◆ Job item
Repeat verbatim, and only, the lines of the data below, beginning at the line that contains "Descrizioni e riepiloghi" and stopping after the line that contains "Riepilogo dei thread, idee".
[[ Data records, beginning ]]
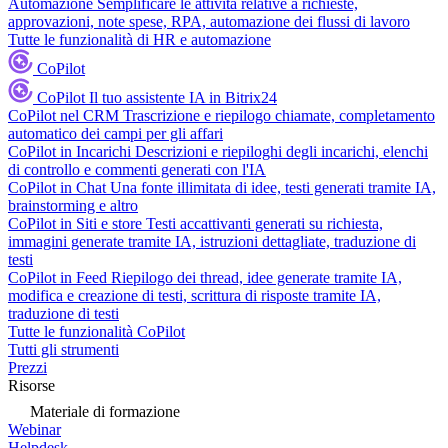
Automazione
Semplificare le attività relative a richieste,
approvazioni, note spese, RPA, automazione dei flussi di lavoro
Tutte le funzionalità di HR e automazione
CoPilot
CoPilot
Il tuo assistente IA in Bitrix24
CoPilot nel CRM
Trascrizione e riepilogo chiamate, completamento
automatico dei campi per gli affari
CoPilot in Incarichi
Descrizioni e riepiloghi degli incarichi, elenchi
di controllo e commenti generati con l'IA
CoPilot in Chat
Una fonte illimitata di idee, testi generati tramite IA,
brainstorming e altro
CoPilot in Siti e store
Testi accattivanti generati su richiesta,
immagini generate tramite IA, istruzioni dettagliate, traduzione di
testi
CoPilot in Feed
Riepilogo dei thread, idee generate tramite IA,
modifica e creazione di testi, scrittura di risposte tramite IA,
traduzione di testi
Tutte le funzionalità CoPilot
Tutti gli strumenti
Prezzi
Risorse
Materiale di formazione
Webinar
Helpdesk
[[ Data records, end ]]
[[ Data records, beginning ]]
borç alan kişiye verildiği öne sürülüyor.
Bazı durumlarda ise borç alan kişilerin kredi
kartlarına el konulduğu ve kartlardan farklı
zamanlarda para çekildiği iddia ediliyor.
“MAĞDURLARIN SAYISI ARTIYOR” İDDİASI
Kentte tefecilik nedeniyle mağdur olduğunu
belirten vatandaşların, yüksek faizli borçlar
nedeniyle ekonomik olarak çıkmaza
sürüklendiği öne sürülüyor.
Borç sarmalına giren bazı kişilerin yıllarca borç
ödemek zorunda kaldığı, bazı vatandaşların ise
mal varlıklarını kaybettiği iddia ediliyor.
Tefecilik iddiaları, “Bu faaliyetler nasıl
[[ Data records, end ]]
◆ Solution to this task
Descrizioni e riepiloghi degli incarichi, elenchi
di controllo e commenti generati con l'IA
CoPilot in Chat
Una fonte illimitata di idee, testi generati tramite IA,
brainstorming e altro
CoPilot in Siti e store
Testi accattivanti generati su richiesta,
immagini generate tramite IA, istruzioni dettagliate, traduzione di
testi
CoPilot in Feed
Riepilogo dei thread, idee generate tramite IA,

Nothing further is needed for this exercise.